Families in Spalding and south Lincolnshire are renewing their fight to save heart surgeries at an East Midlands hospital.
A new campaign has been launched to stop the Government from moving congenital heart disease (CHD) services from Glenfield Hospital, Leicester, as soon as April 2017.
NHS England, in a report published on Friday, claimed the hospital failed to meet “new commissioning standards” for CHD services and was “extremely unlikely to be able to do so” by 2021.
But Francesca Larsson (35) of Spalding, whose daughter Sofia (six) spent three months in hospital at Glenfield after she was born with a rare heart condition, said: “If we were facing surgery with Sofia now, we would be very concerned about NHS England’s decision.
“Hearing that the centre where your child is due to have surgery is to close in less than a year increases the worry and uncertainty felt by parents at what is an already stressful time.

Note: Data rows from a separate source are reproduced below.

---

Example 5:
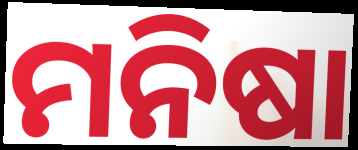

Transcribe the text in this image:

ମନିଷା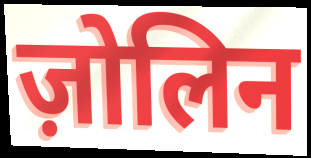
ज़ोलिन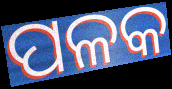
ପଳକ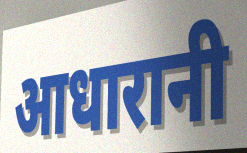
आधारानी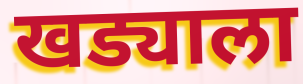
खड्यालाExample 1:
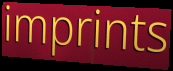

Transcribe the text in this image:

imprints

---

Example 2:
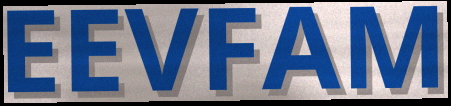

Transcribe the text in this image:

EEVFAM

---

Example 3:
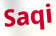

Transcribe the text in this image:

Saqi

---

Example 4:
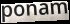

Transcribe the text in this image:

ponam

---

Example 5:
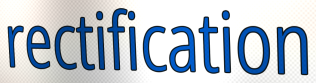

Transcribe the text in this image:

rectificationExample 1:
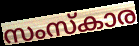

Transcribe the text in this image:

സംസ്കാര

“Whilst Sofia could have surgery at another centre, such as the one at Great Ormond Street Hospital, London, our next closest centre after Leicester, this would bring a whole host of issues from a family point of view.”

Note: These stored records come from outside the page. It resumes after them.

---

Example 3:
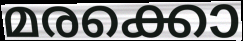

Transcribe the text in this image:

മരക്കൊ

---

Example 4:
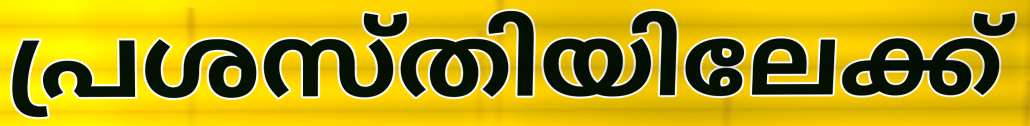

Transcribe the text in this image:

പ്രശസ്തിയിലേക്ക്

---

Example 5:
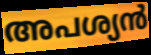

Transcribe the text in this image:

അപശ്യൻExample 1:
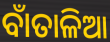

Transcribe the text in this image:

ବାଁତାଳିଆ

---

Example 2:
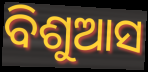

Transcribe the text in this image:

ବିଶୁଆସ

If we were facing surgery with Sofia now, we would be very concerned about NHS England’s decisionFrancesca Larsson (35), of Spalding
Meanwhie, Chantilly Milverton (21) of Boston is still under the care of a heart consultant at Glenfield after surgery there for an irregular heart beat six years ago.
Chantilly said: “Once again, services at Leicester’s Glenfield Hospital are being cut and for me it’s heart-breaking.

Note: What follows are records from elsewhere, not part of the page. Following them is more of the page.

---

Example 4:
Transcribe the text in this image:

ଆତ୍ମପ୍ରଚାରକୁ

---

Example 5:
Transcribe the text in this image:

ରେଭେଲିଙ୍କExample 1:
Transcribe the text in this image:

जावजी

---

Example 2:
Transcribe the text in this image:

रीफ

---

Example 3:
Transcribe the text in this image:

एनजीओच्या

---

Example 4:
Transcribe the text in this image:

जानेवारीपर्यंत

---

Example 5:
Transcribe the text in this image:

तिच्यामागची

“I don’t think NHS England realises what it’s doing as Glenfield is actually a top performing cardiac centre which saved my life.
“Therefore, I have every reason to want to keep it open for the benefit of others.
“Time is so precious for children with heart defects or problems and they need specialist care there and then, not at a hospital that is a three-hour drive away.”
In announcing the decision to move congenital heart disease services away from Glenfield Hospital, Leicester, NHS England did raise the prospect of keeping “specialist medical services” there.
Dr Jonathan Fielden, NHS England director of specialised commissioning, said: “Patients, families and staff need to be assured of sustainable, high quality services now and into the future.
“There has been a great deal of uncertainty over the future of congenital heart disease services over the past 15 years and we owe it to patients, families and staff to end that uncertainty by providing clear direction for the safety and quality of this specialist area of medicine going forward.
“A great deal of work has gone into achieving consensus across the board on the standards that providers should meet and we are determined to take all actions necessary to ensure that those standards are met.”